• WHAT THE TASK REQUIRES:
Render as a numbered list the lines of the source text below, from the line containing "Hadoop, then no." through the line containing "So far, so good.", inclusive, omitting any blank lines.

[[ RECORDS PROVIDED open ]]

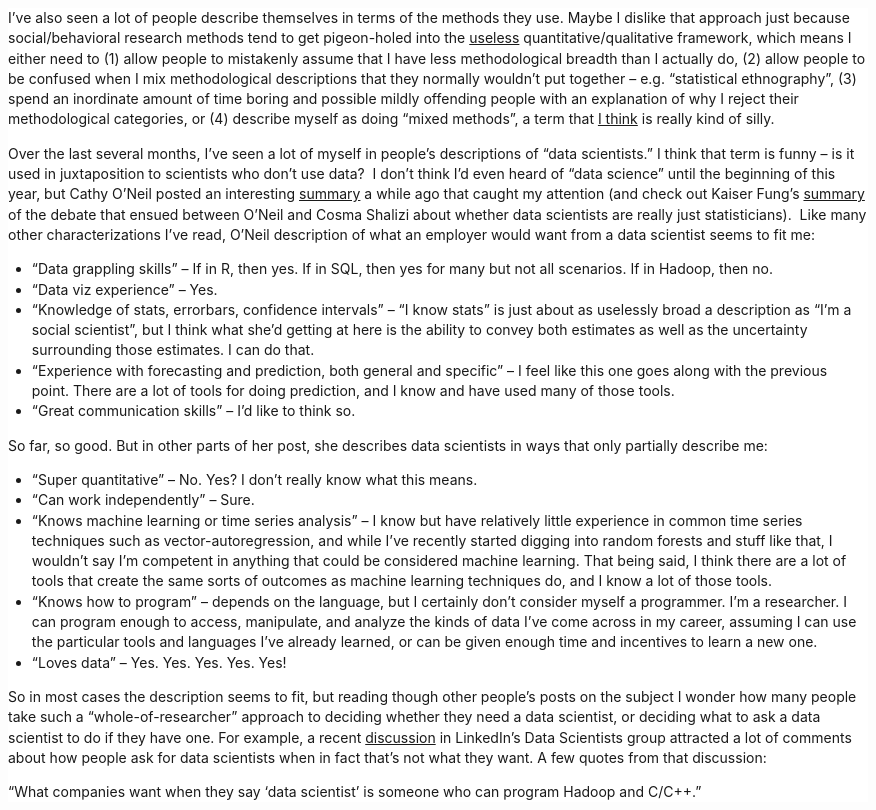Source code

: I’ve also seen a lot of people describe themselves in terms of the methods they use. Maybe I dislike that approach just because social/behavioral research methods tend to get pigeon-holed into the [useless][2] quantitative/qualitative framework, which means I either need to (1) allow people to mistakenly assume that I have less methodological breadth than I actually do, (2) allow people to be confused when I mix methodological descriptions that they normally wouldn’t put together – e.g. “statistical ethnography”, (3) spend an inordinate amount of time boring and possible mildly offending people with an explanation of why I reject their methodological categories, or (4) describe myself as doing “mixed methods”, a term that [I think][3] is really kind of silly.

Over the last several months, I’ve seen a lot of myself in people’s descriptions of “data scientists.” I think that term is funny – is it used in juxtaposition to scientists who don’t use data?  I don’t think I’d even heard of “data science” until the beginning of this year, but Cathy O’Neil posted an interesting [summary][4] a while ago that caught my attention (and check out Kaiser Fung’s [summary][5] of the debate that ensued between O’Neil and Cosma Shalizi about whether data scientists are really just statisticians).  Like many other characterizations I’ve read, O’Neil description of what an employer would want from a data scientist seems to fit me:

*   “Data grappling skills” – If in R, then yes. If in SQL, then yes for many but not all scenarios. If in Hadoop, then no.
*   “Data viz experience” – Yes.
*   “Knowledge of stats, errorbars, confidence intervals” – “I know stats” is just about as uselessly broad a description as “I’m a social scientist”, but I think what she’d getting at here is the ability to convey both estimates as well as the uncertainty surrounding those estimates. I can do that.
*   “Experience with forecasting and prediction, both general and specific” – I feel like this one goes along with the previous point. There are a lot of tools for doing prediction, and I know and have used many of those tools.
*   “Great communication skills” – I’d like to think so.

So far, so good. But in other parts of her post, she describes data scientists in ways that only partially describe me:

*   “Super quantitative” – No. Yes? I don’t really know what this means.
*   “Can work independently” – Sure.
*   “Knows machine learning or time series analysis” – I know but have relatively little experience in common time series techniques such as vector-autoregression, and while I’ve recently started digging into random forests and stuff like that, I wouldn’t say I’m competent in anything that could be considered machine learning. That being said, I think there are a lot of tools that create the same sorts of outcomes as machine learning techniques do, and I know a lot of those tools.
*   “Knows how to program” – depends on the language, but I certainly don’t consider myself a programmer. I’m a researcher. I can program enough to access, manipulate, and analyze the kinds of data I’ve come across in my career, assuming I can use the particular tools and languages I’ve already learned, or can be given enough time and incentives to learn a new one.
*   “Loves data” – Yes. Yes. Yes. Yes. Yes!

So in most cases the description seems to fit, but reading though other people’s posts on the subject I wonder how many people take such a “whole-of-researcher” approach to deciding whether they need a data scientist, or deciding what to ask a data scientist to do if they have one. For example, a recent [discussion][6] in LinkedIn’s Data Scientists group attracted a lot of comments about how people ask for data scientists when in fact that’s not what they want. A few quotes from that discussion:

“What companies want when they say ‘data scientist’ is someone who can program Hadoop and C/C++.”


 [1]: http://www.linkedin.com/in/schaunwheeler
 [2]: http://housesofstones.github.io/2012/05/09/the-qualitativequantitative-divide-is-sort-of-useless-focus-on-replicability-instead/
 [3]: http://housesofstones.github.io/2012/08/20/why-defenses-of-unsystematic-methods-often-undermine-those-methods-instead/
 [4]: http://mathbabe.org/2011/09/25/why-and-how-to-hire-a-data-scientist-for-your-business/
 [5]: http://junkcharts.typepad.com/numbersruleyourworld/2012/08/communicating-coding-and-intuition-for-data-scientists.html
 [6]: http://www.linkedin.com/groups/Do-people-hiring-Data-Scientist-2013423.S.82947479?view=&srchtype=discussedNews&gid=2013423&item=82947479&type=member&trk=eml-anet_dig-b_pd-ttl-cn&ut=1_E-bMzGkUz5o1
 [7]: http://housesofstones.github.io/2012/09/06/why-should-we-believe-you-anthropology-and-public-interest/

[[ RECORDS PROVIDED closed ]]

• YOUR SOLUTION:
1. *   “Data grappling skills” – If in R, then yes. If in SQL, then yes for many but not all scenarios. If in Hadoop, then no.
2. *   “Data viz experience” – Yes.
3. *   “Knowledge of stats, errorbars, confidence intervals” – “I know stats” is just about as uselessly broad a description as “I’m a social scientist”, but I think what she’d getting at here is the ability to convey both estimates as well as the uncertainty surrounding those estimates. I can do that.
4. *   “Experience with forecasting and prediction, both general and specific” – I feel like this one goes along with the previous point. There are a lot of tools for doing prediction, and I know and have used many of those tools.
5. *   “Great communication skills” – I’d like to think so.
6. So far, so good. But in other parts of her post, she describes data scientists in ways that only partially describe me:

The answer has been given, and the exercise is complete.